[Elementos guardados de una colección]
--
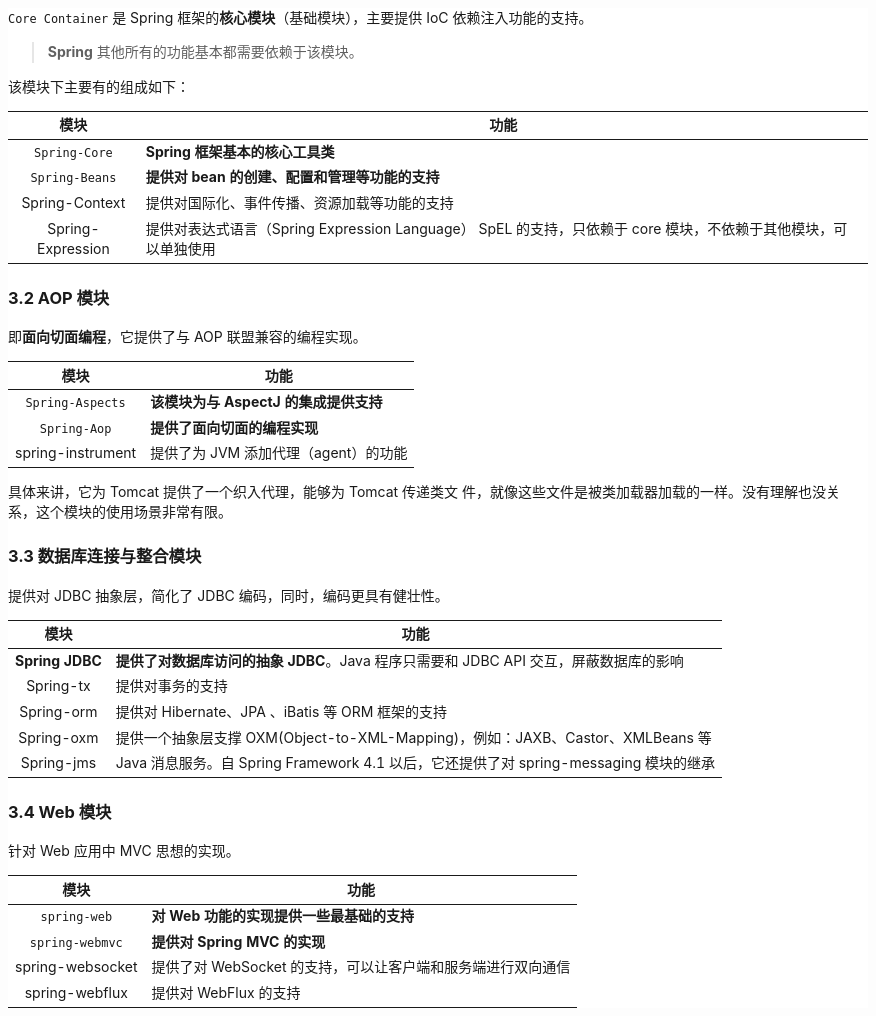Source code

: `Core Container` 是 Spring 框架的**核心模块**（基础模块），主要提供 IoC 依赖注入功能的支持。

> **Spring** 其他所有的功能基本都需要依赖于该模块。

该模块下主要有的组成如下：

|       模块        | 功能                                                         |
| :---------------: | ------------------------------------------------------------ |
|   `Spring-Core`   | **Spring 框架基本的核心工具类**                              |
|  `Spring-Beans`   | **提供对 bean 的创建、配置和管理等功能的支持**               |
|  Spring-Context   | 提供对国际化、事件传播、资源加载等功能的支持                 |
| Spring-Expression | 提供对表达式语言（Spring Expression Language） SpEL 的支持，只依赖于 core 模块，不依赖于其他模块，可以单独使用 |

### 3.2 AOP 模块

即**面向切面编程**，它提供了与 AOP 联盟兼容的编程实现。

|       模块        | 功能                                  |
| :---------------: | ------------------------------------- |
| `Spring-Aspects`  | **该模块为与 AspectJ 的集成提供支持** |
|   `Spring-Aop`    | **提供了面向切面的编程实现**          |
| spring-instrument | 提供了为 JVM 添加代理（agent）的功能  |

具体来讲，它为 Tomcat 提供了一个织入代理，能够为 Tomcat 传递类文 件，就像这些文件是被类加载器加载的一样。没有理解也没关系，这个模块的使用场景非常有限。

### 3.3 数据库连接与整合模块

提供对 JDBC 抽象层，简化了 JDBC 编码，同时，编码更具有健壮性。

|      模块       | 功能                                                         |
| :-------------: | ------------------------------------------------------------ |
| **Spring JDBC** | **提供了对数据库访问的抽象 JDBC**。Java 程序只需要和 JDBC API 交互，屏蔽数据库的影响 |
|    Spring-tx    | 提供对事务的支持                                             |
|   Spring-orm    | 提供对 Hibernate、JPA 、iBatis 等 ORM 框架的支持             |
|   Spring-oxm    | 提供一个抽象层支撑 OXM(Object-to-XML-Mapping)，例如：JAXB、Castor、XMLBeans 等 |
|   Spring-jms    | Java 消息服务。自 Spring Framework 4.1 以后，它还提供了对 spring-messaging 模块的继承 |

### 3.4 Web 模块

针对 Web 应用中 MVC 思想的实现。

|       模块       | 功能                                                        |
| :--------------: | ----------------------------------------------------------- |
|   `spring-web`   | **对 Web 功能的实现提供一些最基础的支持**                   |
| `spring-webmvc`  | **提供对 Spring MVC 的实现**                                |
| spring-websocket | 提供了对 WebSocket 的支持，可以让客户端和服务端进行双向通信 |
|  spring-webflux  | 提供对 WebFlux 的支持                                       |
--
- [Tarea escrita] Actualiza el tramo que va desde la línea que contiene "针对 Web 应用中 MVC 思想的实现。" hasta el final de los registros, ambos extremos incluidos, reemplazando "双向通信" por "全双工通信". Deja todo lo demás sin cambios.

- [Resultado de la tarea]
针对 Web 应用中 MVC 思想的实现。

|       模块       | 功能                                                        |
| :--------------: | ----------------------------------------------------------- |
|   `spring-web`   | **对 Web 功能的实现提供一些最基础的支持**                   |
| `spring-webmvc`  | **提供对 Spring MVC 的实现**                                |
| spring-websocket | 提供了对 WebSocket 的支持，可以让客户端和服务端进行全双工通信 |
|  spring-webflux  | 提供对 WebFlux 的支持                                       |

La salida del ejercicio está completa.